The World Wide Web is at your service. A little-noticed field of companies has started crawling the Web, offering to help consumers line up services - everything from plumbing help and vets to limousine drivers - instead of products.
It's only natural the Internet would pick up part of the service business, which accounts for one-third of the gross domestic product. But the virtual connections of the Web have so far proven more adept at trading physical goods than intangible ones. So while consumers can look forward to shopping for services over the Web, it may take a while before the Internet becomes truly proficient at this new job, industry officials and analysts say.
There are at least 25 to 30 sites offering services over the Web, says Charles McLaughlin, an analyst at The Kelsey Group. Many have sprung up in the past year, with sites such as eFrenzy, OurHouse and SimplyDone.com gaining traction during the past six months.
The category breaks down into lead generators, which line up service providers around the country and give them a channel to customers over the Internet. Some specialize in one category, such as OurHouse, which offers consumers help finding products and service providers for their homes and gardens. Others cover a wide range of services, such as eFrenzy and SimplyDone, which put consumers in touch with a variety of professional service providers, from pet care providers to house cleaners.
An emerging group of sites is trying to schedule appointments, rather than simply linking services and customers. This group includes Jacknabbit.com, PointServe, TimeTrade.com and WebAppoint.com.
Technology is proving to be a major bottleneck for these companies because scheduling is a complicated task.
"A plain vanilla business actually has complex scheduling rules," says Jackie Engel at Connectria, a scheduling software company. "It takes rigorous math and complex algorithms" to reflect how Fred, the plumber, is available every day except Monday and Wednesday afternoons, and that George has regular commitments on Tuesday morning and all day Friday, for example.
There are several reasons to believe the sector will take off, McLaughlin says. The sites give people a way to find several businesses more easily and faster than other means, and they offer consumers some level of quality assurance by screening service providers on the quality of their service, whether they have proper licensing and their openness to customer comments. But still, using the Web to find local service does require a change in consumer behavior, and that's not likely to happen anytime soon.

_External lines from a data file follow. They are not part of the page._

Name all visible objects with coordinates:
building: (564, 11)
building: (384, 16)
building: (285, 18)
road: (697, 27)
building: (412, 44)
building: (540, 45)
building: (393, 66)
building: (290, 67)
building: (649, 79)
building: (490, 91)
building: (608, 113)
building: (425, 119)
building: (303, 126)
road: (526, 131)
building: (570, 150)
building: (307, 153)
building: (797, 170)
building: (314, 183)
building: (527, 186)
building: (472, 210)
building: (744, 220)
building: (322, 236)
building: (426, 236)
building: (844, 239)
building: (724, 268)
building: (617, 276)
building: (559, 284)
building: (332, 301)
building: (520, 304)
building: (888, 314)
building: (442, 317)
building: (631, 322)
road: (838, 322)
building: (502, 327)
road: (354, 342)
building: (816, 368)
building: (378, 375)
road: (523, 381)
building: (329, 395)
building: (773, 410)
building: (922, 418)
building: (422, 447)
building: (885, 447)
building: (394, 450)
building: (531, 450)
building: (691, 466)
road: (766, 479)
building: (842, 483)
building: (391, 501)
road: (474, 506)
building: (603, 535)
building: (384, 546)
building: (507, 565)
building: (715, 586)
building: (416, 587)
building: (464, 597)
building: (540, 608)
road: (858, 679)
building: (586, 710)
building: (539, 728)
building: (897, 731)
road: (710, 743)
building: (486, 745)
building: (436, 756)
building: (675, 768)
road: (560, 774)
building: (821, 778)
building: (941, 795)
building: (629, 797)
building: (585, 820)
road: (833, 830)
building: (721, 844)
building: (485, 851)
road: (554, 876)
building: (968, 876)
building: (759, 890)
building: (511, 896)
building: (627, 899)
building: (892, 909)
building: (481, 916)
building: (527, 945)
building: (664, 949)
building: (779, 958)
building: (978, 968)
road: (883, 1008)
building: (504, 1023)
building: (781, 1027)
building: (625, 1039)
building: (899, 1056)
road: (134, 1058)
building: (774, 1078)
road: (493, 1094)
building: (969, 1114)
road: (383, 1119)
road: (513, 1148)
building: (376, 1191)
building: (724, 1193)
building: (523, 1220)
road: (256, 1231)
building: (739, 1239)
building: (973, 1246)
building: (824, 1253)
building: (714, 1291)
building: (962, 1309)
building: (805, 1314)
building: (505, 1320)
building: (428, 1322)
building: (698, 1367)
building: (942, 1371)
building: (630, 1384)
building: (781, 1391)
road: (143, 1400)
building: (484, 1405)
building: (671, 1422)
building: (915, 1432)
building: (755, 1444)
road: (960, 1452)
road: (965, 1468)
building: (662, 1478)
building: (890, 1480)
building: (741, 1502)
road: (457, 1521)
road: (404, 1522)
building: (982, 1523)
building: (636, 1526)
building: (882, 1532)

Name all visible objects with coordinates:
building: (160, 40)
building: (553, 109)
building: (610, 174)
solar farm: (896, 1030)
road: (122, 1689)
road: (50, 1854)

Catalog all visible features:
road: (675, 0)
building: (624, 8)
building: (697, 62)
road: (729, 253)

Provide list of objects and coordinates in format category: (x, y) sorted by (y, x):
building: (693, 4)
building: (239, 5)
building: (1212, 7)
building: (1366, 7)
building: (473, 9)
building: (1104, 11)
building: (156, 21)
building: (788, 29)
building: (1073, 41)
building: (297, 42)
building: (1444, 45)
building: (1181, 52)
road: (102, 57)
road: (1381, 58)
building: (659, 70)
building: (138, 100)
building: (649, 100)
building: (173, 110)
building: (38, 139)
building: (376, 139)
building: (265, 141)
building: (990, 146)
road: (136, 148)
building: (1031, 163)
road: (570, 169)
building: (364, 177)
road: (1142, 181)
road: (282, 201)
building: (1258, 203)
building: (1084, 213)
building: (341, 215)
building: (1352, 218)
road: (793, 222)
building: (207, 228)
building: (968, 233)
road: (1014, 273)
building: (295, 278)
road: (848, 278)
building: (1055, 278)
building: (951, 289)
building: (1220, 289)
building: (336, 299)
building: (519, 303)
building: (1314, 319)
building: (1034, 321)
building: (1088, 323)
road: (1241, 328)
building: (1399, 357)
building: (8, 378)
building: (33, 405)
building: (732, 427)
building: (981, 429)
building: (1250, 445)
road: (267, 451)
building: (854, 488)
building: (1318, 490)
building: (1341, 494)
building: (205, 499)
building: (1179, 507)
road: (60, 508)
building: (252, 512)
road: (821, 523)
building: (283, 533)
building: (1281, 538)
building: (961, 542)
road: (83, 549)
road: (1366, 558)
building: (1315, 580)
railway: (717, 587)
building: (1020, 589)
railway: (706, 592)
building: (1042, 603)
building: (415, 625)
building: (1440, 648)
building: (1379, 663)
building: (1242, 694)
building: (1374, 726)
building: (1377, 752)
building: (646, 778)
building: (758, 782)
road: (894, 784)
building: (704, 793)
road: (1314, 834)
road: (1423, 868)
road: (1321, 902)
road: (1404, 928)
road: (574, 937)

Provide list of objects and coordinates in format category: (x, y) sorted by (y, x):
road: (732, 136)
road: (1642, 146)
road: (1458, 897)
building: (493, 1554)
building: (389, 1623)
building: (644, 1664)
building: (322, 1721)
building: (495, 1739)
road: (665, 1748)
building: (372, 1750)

Market acceptance will be faster for the lead generators, because it puts the job of interacting with the customers directly into the hands of the service provider. Lead generators have started forming partnerships with companies that run Internet Yellow Pages. ServiceMagic.com, for instance, has teamed up with Qwest Communications International; SimplyDone has a deal with SBC Communications.
The sign that service providers have made it on the Web, they say, will be when the big portals such as America Online or Yahoo! adopt them. "Portals like iVillage will become interested when there are enough automated providers that visitors can not only read content about this or that, but book appointments," Engel says . "I don't think it's on their radar yet."